Une édition luxueuse au service d’un contenu fascinant

Comme nous le précisions en début de chronique, FF VII Remake est un jeu indissociable de son ambiance sonore. Que ce soit la musique certes, mais aussi les bruitages et doublages. C’est assez rare pour être souligné, Final Fantasy VII Remake : Memorial Ultimania met vraiment le paquet sur ce point. La partie Bande-son est certes moins imposante que celles abordées jusqu’ici, on y retrouve encore une fois un contenu hautement précieux. En s’appuyant sur l’OST du soft, on retrouve une chronologie des morceaux utilisés sur les pages de gauche et, à droite, des commentaires très développés (ce qui est rare dans l’industrie japonaise) de l’équipe son. Le voyage se termine ensuite par des interviews des doubleurs japonais, cette fois-ci un peu plus « langue de bois ». On remarque tout de même l’absence de Tetsuya Nomura dans ces plus de 300 pages, le coréalisateur devait alors travailler sur NEO : The World Ends With You.

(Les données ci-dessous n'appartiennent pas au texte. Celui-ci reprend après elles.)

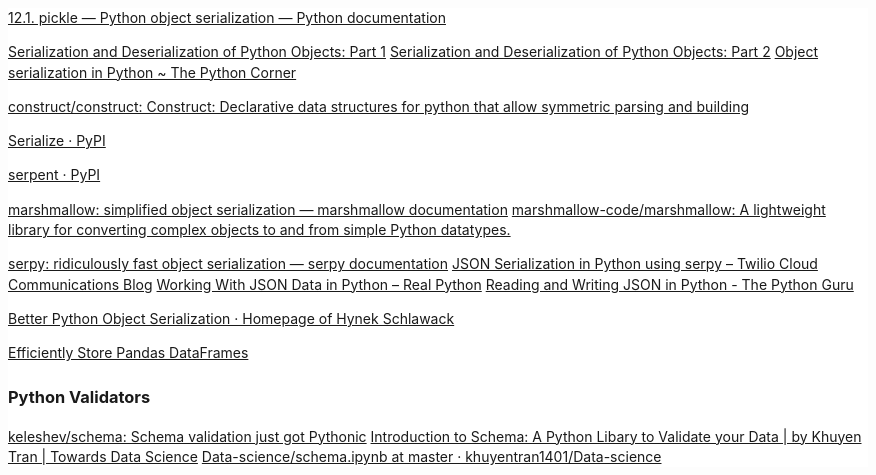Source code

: [12.1. pickle — Python object serialization — Python documentation](https://docs.python.org/3/library/pickle.html)

[Serialization and Deserialization of Python Objects: Part 1](https://code.tutsplus.com/tutorials/serialization-and-deserialization-of-python-objects-part-1--cms-26183)
[Serialization and Deserialization of Python Objects: Part 2](https://code.tutsplus.com/tutorials/serialization-and-deserialization-of-python-objects-part-2--cms-26184)
[Object serialization in Python ~ The Python Corner](https://www.thepythoncorner.com/2018/05/object-serialization-inpython.html)

[construct/construct: Construct: Declarative data structures for python that allow symmetric parsing and building](https://github.com/construct/construct)

[Serialize · PyPI](https://pypi.org/project/Serialize/)

[serpent · PyPI](https://pypi.org/project/serpent/)

[marshmallow: simplified object serialization — marshmallow documentation](https://marshmallow.readthedocs.io/en/stable/)
[marshmallow-code/marshmallow: A lightweight library for converting complex objects to and from simple Python datatypes.](https://github.com/marshmallow-code/marshmallow)

[serpy: ridiculously fast object serialization — serpy documentation](https://serpy.readthedocs.io/en/latest/)
[JSON Serialization in Python using serpy – Twilio Cloud Communications Blog](https://www.twilio.com/blog/2017/08/json-serialization-in-python-using-serpy.html)
[Working With JSON Data in Python – Real Python](https://realpython.com/python-json/)
[Reading and Writing JSON in Python - The Python Guru](https://thepythonguru.com/reading-and-writing-json-in-python/)

[Better Python Object Serialization · Homepage of Hynek Schlawack](https://hynek.me/articles/serialization/)

[Efficiently Store Pandas DataFrames](http://matthewrocklin.com/blog/work/2015/03/16/Fast-Serialization)

### Python Validators

[keleshev/schema: Schema validation just got Pythonic](https://github.com/keleshev/schema)
[Introduction to Schema: A Python Libary to Validate your Data | by Khuyen Tran | Towards Data Science](https://towardsdatascience.com/introduction-to-schema-a-python-libary-to-validate-your-data-c6d99e06d56a)
[Data-science/schema.ipynb at master · khuyentran1401/Data-science](https://github.com/khuyentran1401/Data-science/blob/master/data_science_tools/schema.ipynb)
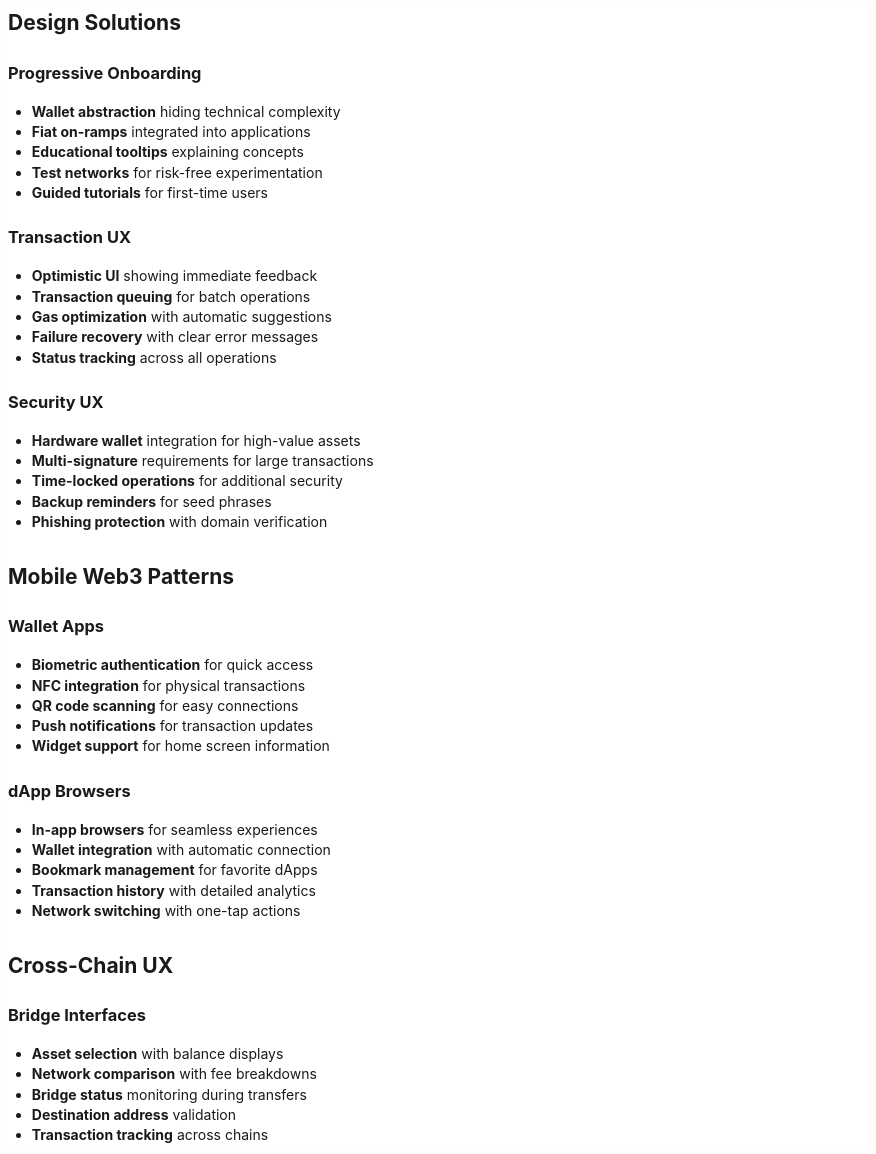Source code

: ## Design Solutions

### Progressive Onboarding
- **Wallet abstraction** hiding technical complexity
- **Fiat on-ramps** integrated into applications
- **Educational tooltips** explaining concepts
- **Test networks** for risk-free experimentation
- **Guided tutorials** for first-time users

### Transaction UX
- **Optimistic UI** showing immediate feedback
- **Transaction queuing** for batch operations
- **Gas optimization** with automatic suggestions
- **Failure recovery** with clear error messages
- **Status tracking** across all operations

### Security UX
- **Hardware wallet** integration for high-value assets
- **Multi-signature** requirements for large transactions
- **Time-locked operations** for additional security
- **Backup reminders** for seed phrases
- **Phishing protection** with domain verification

## Mobile Web3 Patterns

### Wallet Apps
- **Biometric authentication** for quick access
- **NFC integration** for physical transactions
- **QR code scanning** for easy connections
- **Push notifications** for transaction updates
- **Widget support** for home screen information

### dApp Browsers
- **In-app browsers** for seamless experiences
- **Wallet integration** with automatic connection
- **Bookmark management** for favorite dApps
- **Transaction history** with detailed analytics
- **Network switching** with one-tap actions

## Cross-Chain UX

### Bridge Interfaces
- **Asset selection** with balance displays
- **Network comparison** with fee breakdowns
- **Bridge status** monitoring during transfers
- **Destination address** validation
- **Transaction tracking** across chains
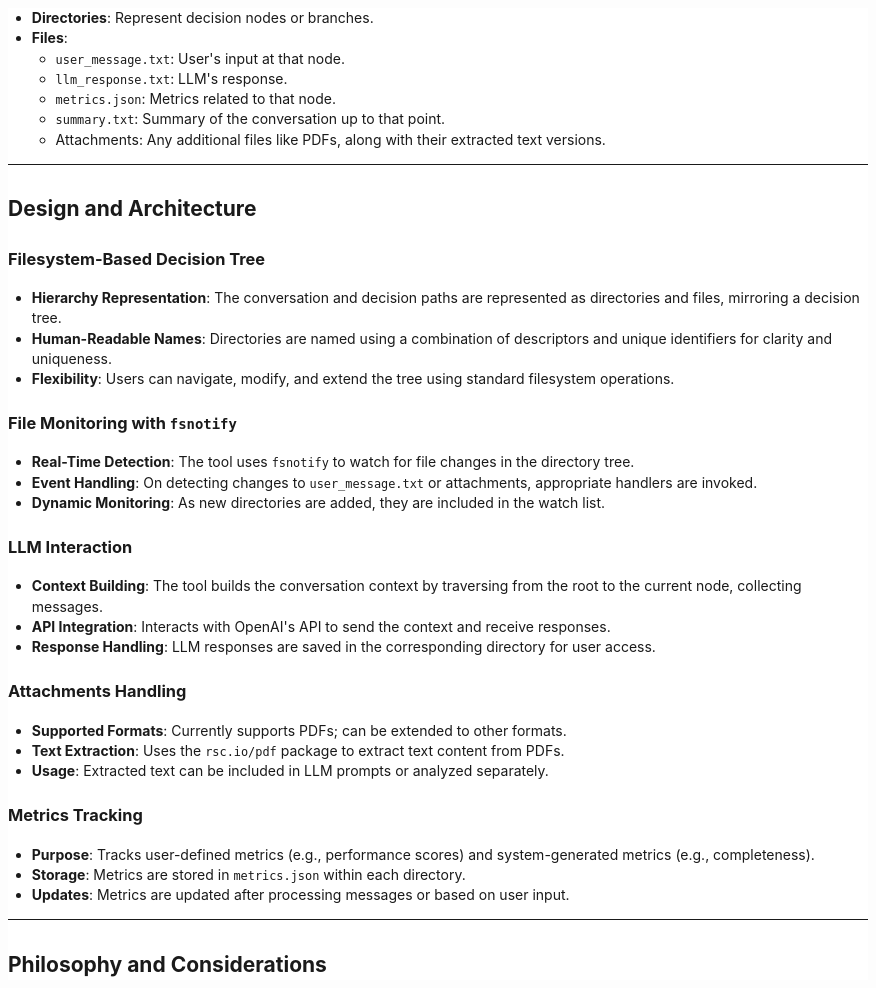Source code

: - **Directories**: Represent decision nodes or branches.
- **Files**:
  - `user_message.txt`: User's input at that node.
  - `llm_response.txt`: LLM's response.
  - `metrics.json`: Metrics related to that node.
  - `summary.txt`: Summary of the conversation up to that point.
  - Attachments: Any additional files like PDFs, along with their extracted text versions.

---

## Design and Architecture

### Filesystem-Based Decision Tree

- **Hierarchy Representation**: The conversation and decision paths are represented as directories and files, mirroring a decision tree.
- **Human-Readable Names**: Directories are named using a combination of descriptors and unique identifiers for clarity and uniqueness.
- **Flexibility**: Users can navigate, modify, and extend the tree using standard filesystem operations.

### File Monitoring with `fsnotify`

- **Real-Time Detection**: The tool uses `fsnotify` to watch for file changes in the directory tree.
- **Event Handling**: On detecting changes to `user_message.txt` or attachments, appropriate handlers are invoked.
- **Dynamic Monitoring**: As new directories are added, they are included in the watch list.

### LLM Interaction

- **Context Building**: The tool builds the conversation context by traversing from the root to the current node, collecting messages.
- **API Integration**: Interacts with OpenAI's API to send the context and receive responses.
- **Response Handling**: LLM responses are saved in the corresponding directory for user access.

### Attachments Handling

- **Supported Formats**: Currently supports PDFs; can be extended to other formats.
- **Text Extraction**: Uses the `rsc.io/pdf` package to extract text content from PDFs.
- **Usage**: Extracted text can be included in LLM prompts or analyzed separately.

### Metrics Tracking

- **Purpose**: Tracks user-defined metrics (e.g., performance scores) and system-generated metrics (e.g., completeness).
- **Storage**: Metrics are stored in `metrics.json` within each directory.
- **Updates**: Metrics are updated after processing messages or based on user input.

---

## Philosophy and Considerations
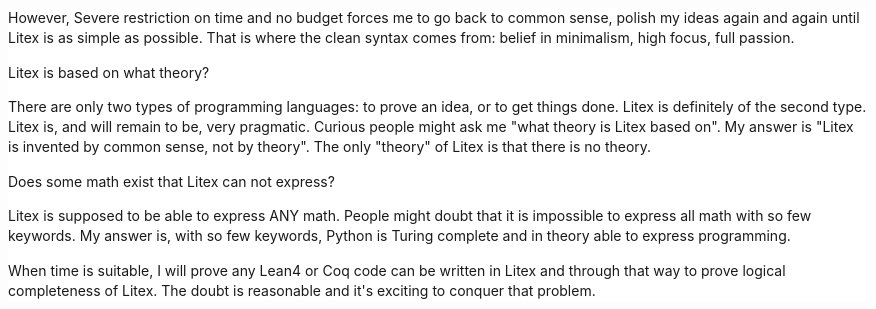 However, Severe restriction on time and no budget forces me to go back to common sense, polish my ideas again and again until Litex is as simple as possible. That is where the clean syntax comes from: belief in minimalism, high focus, full passion.

Litex is based on what theory?

There are only two types of programming languages: to prove an idea, or to get things done. Litex is definitely of the second type. Litex is, and will remain to be, very pragmatic. Curious people might ask me "what theory is Litex based on". My answer is "Litex is invented by common sense, not by theory". The only "theory" of Litex is that there is no theory.

Does some math exist that Litex can not express?

Litex is supposed to be able to express ANY math. People might doubt that it is impossible to express all math with so few keywords. My answer is, with so few keywords, Python is Turing complete and in theory able to express programming.

When time is suitable, I will prove any Lean4 or Coq code can be written in Litex and through that way to prove logical completeness of Litex. The doubt is reasonable and it's exciting to conquer that problem.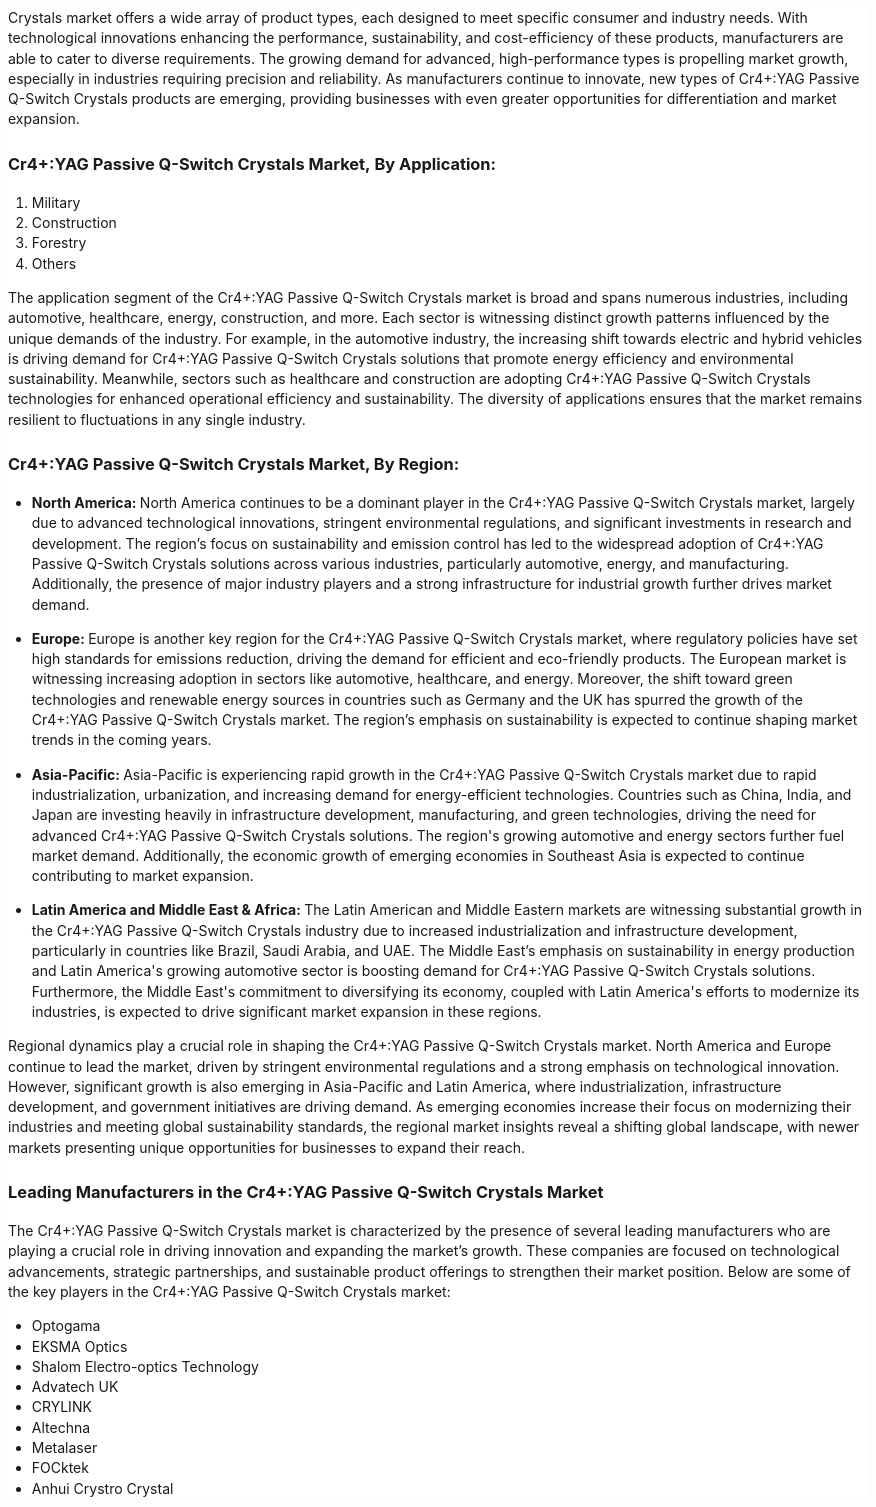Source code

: Crystals market offers a wide array of product types, each designed to meet specific consumer and industry needs. With technological innovations enhancing the performance, sustainability, and cost-efficiency of these products, manufacturers are able to cater to diverse requirements. The growing demand for advanced, high-performance types is propelling market growth, especially in industries requiring precision and reliability. As manufacturers continue to innovate, new types of Cr4+:YAG Passive Q-Switch Crystals products are emerging, providing businesses with even greater opportunities for differentiation and market expansion.</p><h3>Cr4+:YAG Passive Q-Switch Crystals Market,&nbsp;By Application:</h3><ol><li>Military<li> Construction<li> Forestry<li> Others</li></ol><p>The application segment of the Cr4+:YAG Passive Q-Switch Crystals market is broad and spans numerous industries, including automotive, healthcare, energy, construction, and more. Each sector is witnessing distinct growth patterns influenced by the unique demands of the industry. For example, in the automotive industry, the increasing shift towards electric and hybrid vehicles is driving demand for Cr4+:YAG Passive Q-Switch Crystals solutions that promote energy efficiency and environmental sustainability. Meanwhile, sectors such as healthcare and construction are adopting Cr4+:YAG Passive Q-Switch Crystals technologies for enhanced operational efficiency and sustainability. The diversity of applications ensures that the market remains resilient to fluctuations in any single industry.</p><h3>Cr4+:YAG Passive Q-Switch Crystals Market, By Region:</h3><ul><li><p><strong>North America:&nbsp;</strong>North America continues to be a dominant player in the Cr4+:YAG Passive Q-Switch Crystals market, largely due to advanced technological innovations, stringent environmental regulations, and significant investments in research and development. The region&rsquo;s focus on sustainability and emission control has led to the widespread adoption of Cr4+:YAG Passive Q-Switch Crystals solutions across various industries, particularly automotive, energy, and manufacturing. Additionally, the presence of major industry players and a strong infrastructure for industrial growth further drives market demand.</p></li><li><p><strong><strong>Europe:&nbsp;</strong></strong>Europe is another key region for the Cr4+:YAG Passive Q-Switch Crystals market, where regulatory policies have set high standards for emissions reduction, driving the demand for efficient and eco-friendly products. The European market is witnessing increasing adoption in sectors like automotive, healthcare, and energy. Moreover, the shift toward green technologies and renewable energy sources in countries such as Germany and the UK has spurred the growth of the Cr4+:YAG Passive Q-Switch Crystals market. The region&rsquo;s emphasis on sustainability is expected to continue shaping market trends in the coming years.</p></li><li><p><strong><strong>Asia-Pacific:&nbsp;</strong></strong>Asia-Pacific is experiencing rapid growth in the Cr4+:YAG Passive Q-Switch Crystals market due to rapid industrialization, urbanization, and increasing demand for energy-efficient technologies. Countries such as China, India, and Japan are investing heavily in infrastructure development, manufacturing, and green technologies, driving the need for advanced Cr4+:YAG Passive Q-Switch Crystals solutions. The region's growing automotive and energy sectors further fuel market demand. Additionally, the economic growth of emerging economies in Southeast Asia is expected to continue contributing to market expansion.</p></li><li><p><strong><strong>Latin America and Middle East &amp; Africa:&nbsp;</strong></strong>The Latin American and Middle Eastern markets are witnessing substantial growth in the Cr4+:YAG Passive Q-Switch Crystals industry due to increased industrialization and infrastructure development, particularly in countries like Brazil, Saudi Arabia, and UAE. The Middle East&rsquo;s emphasis on sustainability in energy production and Latin America's growing automotive sector is boosting demand for Cr4+:YAG Passive Q-Switch Crystals solutions. Furthermore, the Middle East's commitment to diversifying its economy, coupled with Latin America's efforts to modernize its industries, is expected to drive significant market expansion in these regions.</p></li></ul><p>Regional dynamics play a crucial role in shaping the Cr4+:YAG Passive Q-Switch Crystals market. North America and Europe continue to lead the market, driven by stringent environmental regulations and a strong emphasis on technological innovation. However, significant growth is also emerging in Asia-Pacific and Latin America, where industrialization, infrastructure development, and government initiatives are driving demand. As emerging economies increase their focus on modernizing their industries and meeting global sustainability standards, the regional market insights reveal a shifting global landscape, with newer markets presenting unique opportunities for businesses to expand their reach.</p><h3><strong>Leading Manufacturers in the Cr4+:YAG Passive Q-Switch Crystals Market</strong></h3><p>The Cr4+:YAG Passive Q-Switch Crystals market is characterized by the presence of several leading manufacturers who are playing a crucial role in driving innovation and expanding the market&rsquo;s growth. These companies are focused on technological advancements, strategic partnerships, and sustainable product offerings to strengthen their market position. Below are some of the key players in the Cr4+:YAG Passive Q-Switch Crystals market:</p></div><div class="article-main__content" data-test-id="publishing-text-block"><ul><li><span class="">Optogama<li> EKSMA Optics<li> Shalom Electro-optics Technology<li> Advatech UK<li> CRYLINK<li> Altechna<li> Metalaser<li> FOCktek<li> Anhui Crystro Crystal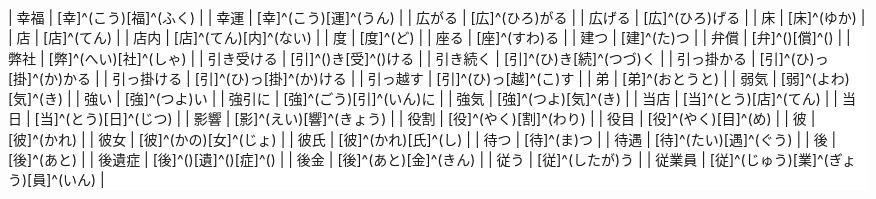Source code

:| 幸福             | [幸]^(こう)[福]^(ふく)                                         |
| 幸運             | [幸]^(こう)[運]^(うん)                                         |
| 広がる           | [広]^(ひろ)がる                                                |
| 広げる           | [広]^(ひろ)げる                                                |
| 床               | [床]^(ゆか)                                                    |
| 店               | [店]^(てん)                                                    |
| 店内             | [店]^(てん)[内]^(ない)                                         |
| 度               | [度]^(ど)                                                      |
| 座る             | [座]^(すわ)る                                                  |
| 建つ             | [建]^(た)つ                                                    |
| 弁償             | [弁]^()[償]^()                                                 |
| 弊社             | [弊]^(へい)[社]^(しゃ)                                         |
| 引き受ける       | [引]^()き[受]^()ける                                           |
| 引き続く         | [引]^(ひ)き[続]^(つづ)く                                       |
| 引っ掛かる       | [引]^(ひ)っ[掛]^(か)かる                                       |
| 引っ掛ける       | [引]^(ひ)っ[掛]^(か)ける                                       |
| 引っ越す         | [引]^(ひ)っ[越]^(こ)す                                         |
| 弟               | [弟]^(おとうと)                                                |
| 弱気             | [弱]^(よわ)[気]^(き)                                           |
| 強い             | [強]^(つよ)い                                                  |
| 強引に           | [強]^(ごう)[引]^(いん)に                                       |
| 強気             | [強]^(つよ)[気]^(き)                                           |
| 当店             | [当]^(とう)[店]^(てん)                                         |
| 当日             | [当]^(とう)[日]^(じつ)                                         |
| 影響             | [影]^(えい)[響]^(きょう)                                       |
| 役割             | [役]^(やく)[割]^(わり)                                         |
| 役目             | [役]^(やく)[目]^(め)                                           |
| 彼               | [彼]^(かれ)                                                    |
| 彼女             | [彼]^(かの)[女]^(じょ)                                         |
| 彼氏             | [彼]^(かれ)[氏]^(し)                                           |
| 待つ             | [待]^(ま)つ                                                    |
| 待遇             | [待]^(たい)[遇]^(ぐう)                                         |
| 後               | [後]^(あと)                                                    |
| 後遺症           | [後]^()[遺]^()[症]^()                                          |
| 後金             | [後]^(あと)[金]^(きん)                                         |
| 従う             | [従]^(したが)う                                                |
| 従業員           | [従]^(じゅう)[業]^(ぎょう)[員]^(いん)                          |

Pour terminer notre retour du propriétaire, sachez que Final Fantasy VII Remake : Memorial Ultimania est un beau livre luxueux. La couverture, évidemment centrée sur Cloud, est ultra-stylisée avec ce brillant qui donne envie de se plonger dans le contenu. Mana Books est l’éditeur le plus solide du côté artbooks consacrés aux jeux vidéo, on ne s’étonnera donc pas de ne dénicher aucune coquille, ni aucune image à la colorimétrie hasardeuse. C’est lisible, aéré, tout pour nous chouchouter dans une contemplation aussi mémorable que le soft. Enfin, il faut souligner l’excellent travail du traducteur Jean-Baptiste Flamin, qui a su garder l’esprit des écrits originaux.

Conclusion

Final Fantasy VII Remake : Memorial Ultimania rejoint la liste des artbooks à ne manquer sous aucun prétexte. Les fans de FF VII Remake vont pouvoir se rendre compte de la science du détail déployée par l’équipe de développement, avec des commentaires idéalement traduits en français. Chaque lieu, chaque objet, chaque personnage est fouillé, précisé, c’est fascinant. Enfin, il manque certes la participation de Tetsuya Nomura, mais d’autres grands noms (Roberto Ferrari, Motomu Toriyama) apportent des informations que les amateurs de la licence ne pourront qu’apprécier. Voilà donc un ouvrage à posséder d’urgence.